Passage provided:
■ ■ ■ ■ ■

New Years Resolutions – Part Two

Recipe for Category Food Tips, Hints & Articles

Average rating:   |   My rating:   |   Printer-friendly

Contributed by Angela Cleveland

Last week, we talked about making healthy choices when choosing a weight loss/management plan. Fad diets are rightly named because they are rarely incorporated into the regular day-to-day lives of the people that use them. How do we incorporate a calorie-wise menu into our own schedule? The first step is to be aware of the foods that add extra calories without extra nutrition. The second step is to be able to substitute for these culprits.

■ ■ ■ ■ ■

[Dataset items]
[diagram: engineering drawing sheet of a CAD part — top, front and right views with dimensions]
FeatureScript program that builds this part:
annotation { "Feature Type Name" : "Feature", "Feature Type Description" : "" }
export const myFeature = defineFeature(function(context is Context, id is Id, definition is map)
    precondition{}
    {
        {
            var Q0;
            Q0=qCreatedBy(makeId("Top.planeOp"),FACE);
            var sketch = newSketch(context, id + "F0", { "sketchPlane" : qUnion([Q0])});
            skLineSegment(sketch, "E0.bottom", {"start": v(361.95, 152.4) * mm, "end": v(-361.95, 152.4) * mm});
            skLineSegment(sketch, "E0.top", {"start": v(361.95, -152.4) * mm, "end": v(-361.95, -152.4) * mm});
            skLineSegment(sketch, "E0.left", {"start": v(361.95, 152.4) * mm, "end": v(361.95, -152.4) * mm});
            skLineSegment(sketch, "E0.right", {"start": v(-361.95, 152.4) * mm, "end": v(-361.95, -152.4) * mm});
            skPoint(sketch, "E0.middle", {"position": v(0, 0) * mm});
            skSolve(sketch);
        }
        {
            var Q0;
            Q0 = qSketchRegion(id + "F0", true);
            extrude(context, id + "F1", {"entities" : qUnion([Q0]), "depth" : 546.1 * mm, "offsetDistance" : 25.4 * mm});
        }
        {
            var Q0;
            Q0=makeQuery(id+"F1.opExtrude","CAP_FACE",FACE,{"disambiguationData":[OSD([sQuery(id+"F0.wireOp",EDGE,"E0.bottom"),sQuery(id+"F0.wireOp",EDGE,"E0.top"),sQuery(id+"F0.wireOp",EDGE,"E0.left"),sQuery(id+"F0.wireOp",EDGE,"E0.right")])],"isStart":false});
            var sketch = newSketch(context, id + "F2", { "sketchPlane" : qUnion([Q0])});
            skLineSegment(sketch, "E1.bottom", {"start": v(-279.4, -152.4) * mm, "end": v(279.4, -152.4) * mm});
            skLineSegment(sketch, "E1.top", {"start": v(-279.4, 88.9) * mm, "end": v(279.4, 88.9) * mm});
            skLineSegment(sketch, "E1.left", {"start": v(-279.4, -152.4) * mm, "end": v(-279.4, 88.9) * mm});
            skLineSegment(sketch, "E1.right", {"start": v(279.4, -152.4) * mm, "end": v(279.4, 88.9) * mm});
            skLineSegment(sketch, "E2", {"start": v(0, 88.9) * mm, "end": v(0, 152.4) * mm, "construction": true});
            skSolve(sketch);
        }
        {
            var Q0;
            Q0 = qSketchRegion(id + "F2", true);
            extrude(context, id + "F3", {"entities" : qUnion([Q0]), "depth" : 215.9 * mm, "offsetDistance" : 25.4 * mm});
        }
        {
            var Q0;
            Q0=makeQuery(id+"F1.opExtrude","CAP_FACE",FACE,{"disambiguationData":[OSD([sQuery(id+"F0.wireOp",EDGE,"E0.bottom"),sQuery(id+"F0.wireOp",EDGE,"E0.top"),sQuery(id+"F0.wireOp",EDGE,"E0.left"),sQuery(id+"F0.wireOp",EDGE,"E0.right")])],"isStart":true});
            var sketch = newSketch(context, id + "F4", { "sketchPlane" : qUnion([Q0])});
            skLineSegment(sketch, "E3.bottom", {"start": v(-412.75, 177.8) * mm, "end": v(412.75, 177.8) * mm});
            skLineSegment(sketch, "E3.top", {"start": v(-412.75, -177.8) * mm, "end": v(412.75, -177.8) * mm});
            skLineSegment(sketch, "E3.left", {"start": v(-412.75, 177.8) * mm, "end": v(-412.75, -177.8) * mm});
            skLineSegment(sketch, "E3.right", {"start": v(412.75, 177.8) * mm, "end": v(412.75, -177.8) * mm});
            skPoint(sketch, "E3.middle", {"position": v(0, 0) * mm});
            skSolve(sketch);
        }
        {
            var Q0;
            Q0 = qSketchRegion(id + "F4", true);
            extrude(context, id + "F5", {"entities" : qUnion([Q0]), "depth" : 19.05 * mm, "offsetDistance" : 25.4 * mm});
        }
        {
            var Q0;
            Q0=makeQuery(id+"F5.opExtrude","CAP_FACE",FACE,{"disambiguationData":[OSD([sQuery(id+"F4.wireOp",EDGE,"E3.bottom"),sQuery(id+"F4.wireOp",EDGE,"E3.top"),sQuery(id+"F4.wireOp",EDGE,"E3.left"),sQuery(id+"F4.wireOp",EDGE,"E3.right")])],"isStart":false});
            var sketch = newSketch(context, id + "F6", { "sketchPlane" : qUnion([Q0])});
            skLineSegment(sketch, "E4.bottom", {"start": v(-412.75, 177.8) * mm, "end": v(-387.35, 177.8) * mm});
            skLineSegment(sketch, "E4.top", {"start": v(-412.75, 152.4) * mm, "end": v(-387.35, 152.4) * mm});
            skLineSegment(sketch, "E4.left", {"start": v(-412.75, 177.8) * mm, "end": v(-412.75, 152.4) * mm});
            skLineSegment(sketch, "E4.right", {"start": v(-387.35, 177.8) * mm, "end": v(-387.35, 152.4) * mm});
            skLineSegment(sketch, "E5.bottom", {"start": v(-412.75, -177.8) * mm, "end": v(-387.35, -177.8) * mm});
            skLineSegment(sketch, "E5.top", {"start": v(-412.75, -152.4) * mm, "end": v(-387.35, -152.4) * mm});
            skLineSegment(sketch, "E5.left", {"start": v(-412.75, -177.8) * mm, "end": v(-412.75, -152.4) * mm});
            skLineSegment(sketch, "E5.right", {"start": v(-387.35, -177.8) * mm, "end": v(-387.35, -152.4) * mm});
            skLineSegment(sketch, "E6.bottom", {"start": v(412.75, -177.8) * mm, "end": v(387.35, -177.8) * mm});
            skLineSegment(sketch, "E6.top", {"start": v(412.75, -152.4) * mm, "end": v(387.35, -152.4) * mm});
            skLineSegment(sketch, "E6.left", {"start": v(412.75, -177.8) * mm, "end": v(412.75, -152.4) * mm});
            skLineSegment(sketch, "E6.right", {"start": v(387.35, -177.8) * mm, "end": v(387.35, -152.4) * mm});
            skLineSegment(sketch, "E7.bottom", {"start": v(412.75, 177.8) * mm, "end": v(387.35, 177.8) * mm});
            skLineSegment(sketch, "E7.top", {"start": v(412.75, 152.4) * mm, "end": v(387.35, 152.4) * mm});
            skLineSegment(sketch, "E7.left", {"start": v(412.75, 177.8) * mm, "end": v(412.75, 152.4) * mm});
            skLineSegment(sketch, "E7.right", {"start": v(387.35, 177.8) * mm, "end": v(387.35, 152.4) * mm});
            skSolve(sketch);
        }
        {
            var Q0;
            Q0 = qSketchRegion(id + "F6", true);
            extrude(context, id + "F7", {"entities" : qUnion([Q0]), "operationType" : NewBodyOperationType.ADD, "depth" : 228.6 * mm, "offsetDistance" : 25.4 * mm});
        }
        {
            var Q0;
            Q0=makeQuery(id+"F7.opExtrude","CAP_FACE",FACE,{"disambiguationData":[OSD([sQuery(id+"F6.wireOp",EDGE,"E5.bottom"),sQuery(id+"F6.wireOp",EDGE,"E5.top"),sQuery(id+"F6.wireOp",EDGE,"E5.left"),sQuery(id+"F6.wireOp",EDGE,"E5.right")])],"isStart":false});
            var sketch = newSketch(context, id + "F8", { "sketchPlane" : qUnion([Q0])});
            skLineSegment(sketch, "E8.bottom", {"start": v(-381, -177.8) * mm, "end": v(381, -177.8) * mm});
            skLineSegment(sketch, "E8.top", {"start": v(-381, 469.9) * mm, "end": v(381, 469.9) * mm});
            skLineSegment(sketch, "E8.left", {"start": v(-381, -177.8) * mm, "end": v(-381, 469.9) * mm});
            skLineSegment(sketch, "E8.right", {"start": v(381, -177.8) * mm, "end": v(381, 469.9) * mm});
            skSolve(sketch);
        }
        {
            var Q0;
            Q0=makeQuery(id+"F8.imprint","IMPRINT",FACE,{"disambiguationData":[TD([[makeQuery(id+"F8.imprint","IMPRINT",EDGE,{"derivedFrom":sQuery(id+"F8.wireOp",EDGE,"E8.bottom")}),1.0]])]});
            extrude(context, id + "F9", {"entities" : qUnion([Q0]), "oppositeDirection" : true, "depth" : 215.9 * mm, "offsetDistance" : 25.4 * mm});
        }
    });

■ ■ ■ ■ ■

Actions to take:
#1 What does the New Years resolutions article name as the first step toward fitting a calorie-wise menu into one's own schedule?
#2 Write out the section of the New Years resolutions article that opens with the words containing "Last week, we" and closes with "for these culprits.".
Work only from the New Years resolutions article.

Solution set:
#1 Being aware of the foods that add extra calories without extra nutrition.

#2
Last week, we talked about making healthy choices when choosing a weight loss/management plan. Fad diets are rightly named because they are rarely incorporated into the regular day-to-day lives of the people that use them. How do we incorporate a calorie-wise menu into our own schedule? The first step is to be aware of the foods that add extra calories without extra nutrition. The second step is to be able to substitute for these culprits.